> Work task
Set out every line of text in the data below as a numbered list, omitting blank lines and leaving the pictures out of the answer.
════════════════
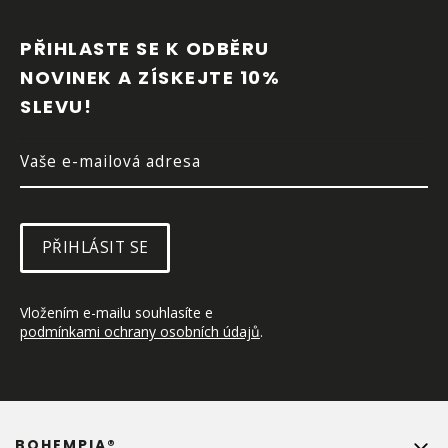
Á
P
PŘIHLASTE SE K ODBĚRU 
A
NOVINEK A ZÍSKEJTE 10% 
T
SLEVU!
Í
PŘIHLÁSIT SE
Vložením e-mailu souhlasíte e 
podmínkami ochrany osobních údajů
.
BOHEMPIA®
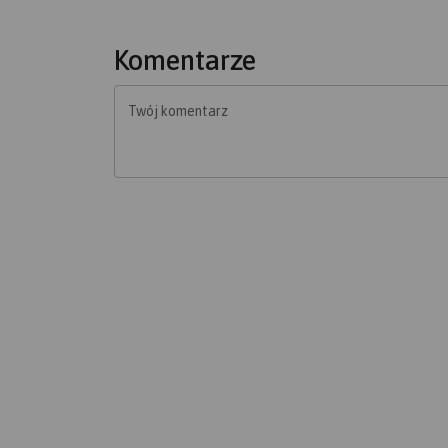
Komentarze
Twój komentarz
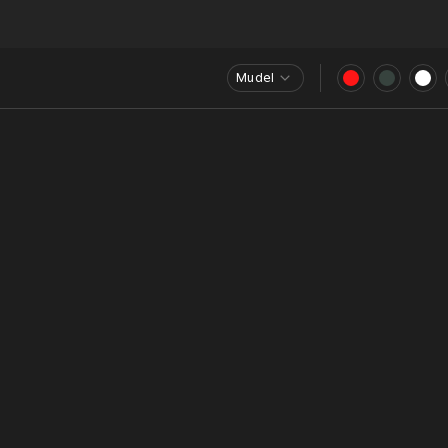
Mudel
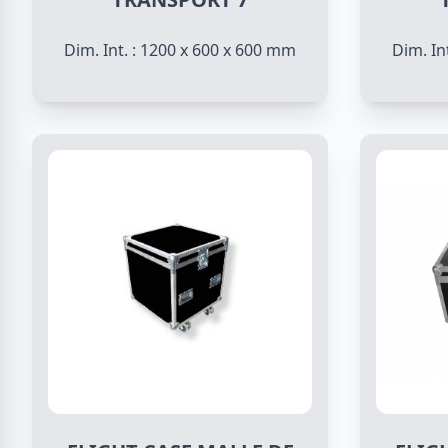
Dim. Int. : 1200 x 600 x 600 mm
Dim. In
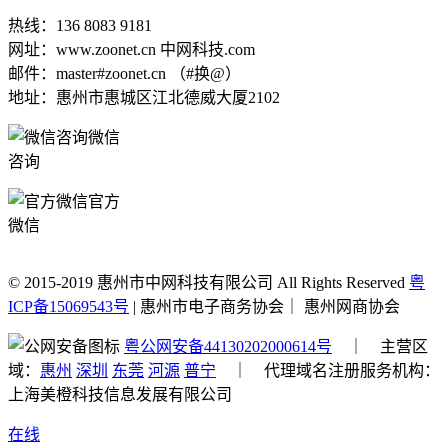
热线：136 8083 9181
网址：www.zoonet.cn 中网科技.com
邮件：master#zoonet.cn （#换@）
地址：惠州市惠城区江北德威大厦2102
微信
咨询
官方
微信
© 2015-2019 惠州市中网科技有限公司 All Rights Reserved
粤
ICP备15069543号
| 惠州市电子商务协会｜ 惠州网商协会
粤公网安备44130202000614号
｜ 主营区
域：
惠州
深圳
东莞
河源
普宁
｜ 代理域名注册服务机构：
上海美橙科技信息发展有限公司
在线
════════════════
> Output of the task
1. Á
2. P
3. PŘIHLASTE SE K ODBĚRU 
4. A
5. NOVINEK A ZÍSKEJTE 10% 
6. T
7. SLEVU!
8. Í
9. PŘIHLÁSIT SE
10. Vložením e-mailu souhlasíte e 
11. podmínkami ochrany osobních údajů
12. .
13. BOHEMPIA®
14. Komentarze
15. Twój komentarz
16. Mudel
17. Dim. Int. : 1200 x 600 x 600 mm
18. Dim. In
19. 热线：136 8083 9181
20. 网址：www.zoonet.cn 中网科技.com
21. 邮件：master#zoonet.cn （#换@）
22. 地址：惠州市惠城区江北德威大厦2102
23. 微信
24. 咨询
25. 官方
26. 微信
27. © 2015-2019 惠州市中网科技有限公司 All Rights Reserved
28. 粤
29. ICP备15069543号
30. | 惠州市电子商务协会｜ 惠州网商协会
31. 粤公网安备44130202000614号
32. ｜ 主营区
33. 域：
34. 惠州
35. 深圳
36. 东莞
37. 河源
38. 普宁
39. ｜ 代理域名注册服务机构：
40. 上海美橙科技信息发展有限公司
41. 在线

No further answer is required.